Do not copy the pictures. Write out the lines from the start of the entries through the line containing "sentence to an".

Collected data

============

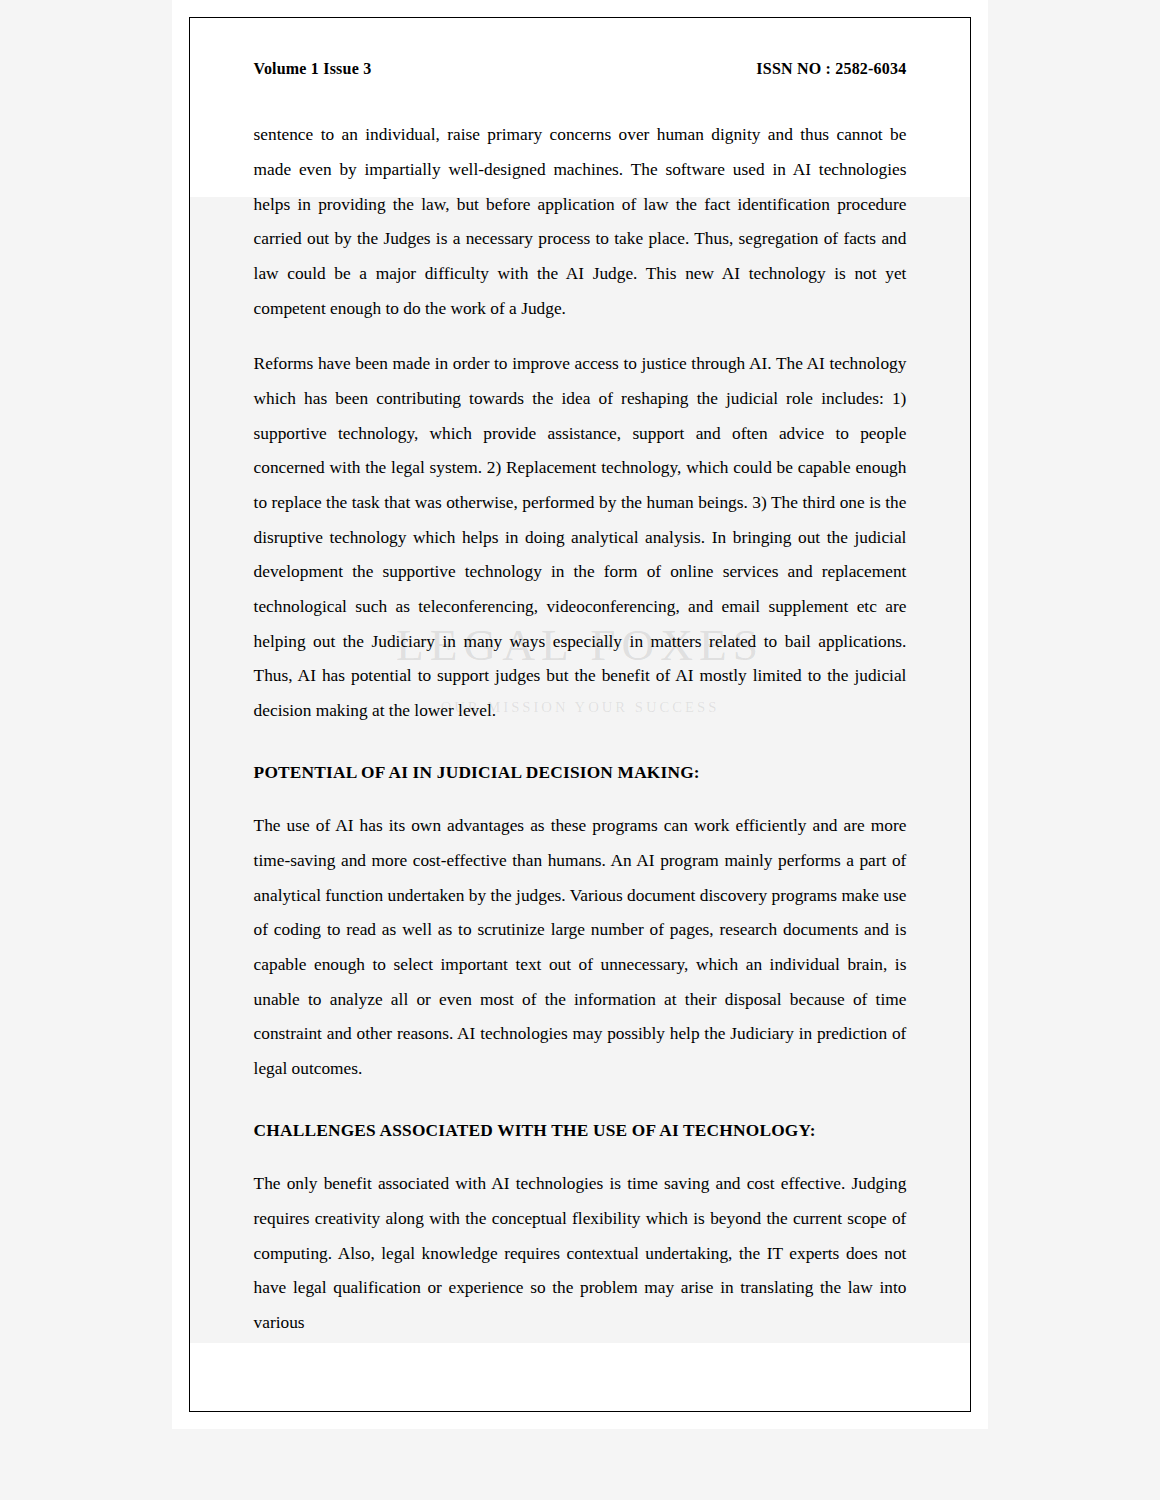LEGAL FOXESOUR MISSION YOUR SUCCESS
Volume 1 Issue 3 ISSN NO : 2582-6034
sentence to an individual, raise primary concerns over human dignity and thus cannot be made even by impartially well-designed machines. The software used in AI technologies helps in providing the law, but before application of law the fact identification procedure carried out by the Judges is a necessary process to take place. Thus, segregation of facts and law could be a major difficulty with the AI Judge. This new AI technology is not yet competent enough to do the work of a Judge.
Reforms have been made in order to improve access to justice through AI. The AI technology which has been contributing towards the idea of reshaping the judicial role includes: 1) supportive technology, which provide assistance, support and often advice to people concerned with the legal system. 2) Replacement technology, which could be capable enough to replace the task that was otherwise, performed by the human beings. 3) The third one is the disruptive technology which helps in doing analytical analysis. In bringing out the judicial development the supportive technology in the form of online services and replacement technological such as teleconferencing, videoconferencing, and email supplement etc are helping out the Judiciary in many ways especially in matters related to bail applications. Thus, AI has potential to support judges but the benefit of AI mostly limited to the judicial decision making at the lower level.
Potential of AI in Judicial Decision Making:
The use of AI has its own advantages as these programs can work efficiently and are more time-saving and more cost-effective than humans. An AI program mainly performs a part of analytical function undertaken by the judges. Various document discovery programs make use of coding to read as well as to scrutinize large number of pages, research documents and is capable enough to select important text out of unnecessary, which an individual brain, is unable to analyze all or even most of the information at their disposal because of time constraint and other reasons. AI technologies may possibly help the Judiciary in prediction of legal outcomes.
Challenges Associated with the Use of AI Technology:
The only benefit associated with AI technologies is time saving and cost effective. Judging requires creativity along with the conceptual flexibility which is beyond the current scope of computing. Also, legal knowledge requires contextual undertaking, the IT experts does not have legal qualification or experience so the problem may arise in translating the law into various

============

Answer below:
LEGAL FOXESOUR MISSION YOUR SUCCESS
Volume 1 Issue 3 ISSN NO : 2582-6034
sentence to an individual, raise primary concerns over human dignity and thus cannot be made even by impartially well-designed machines. The software used in AI technologies helps in providing the law, but before application of law the fact identification procedure carried out by the Judges is a necessary process to take place. Thus, segregation of facts and law could be a major difficulty with the AI Judge. This new AI technology is not yet competent enough to do the work of a Judge.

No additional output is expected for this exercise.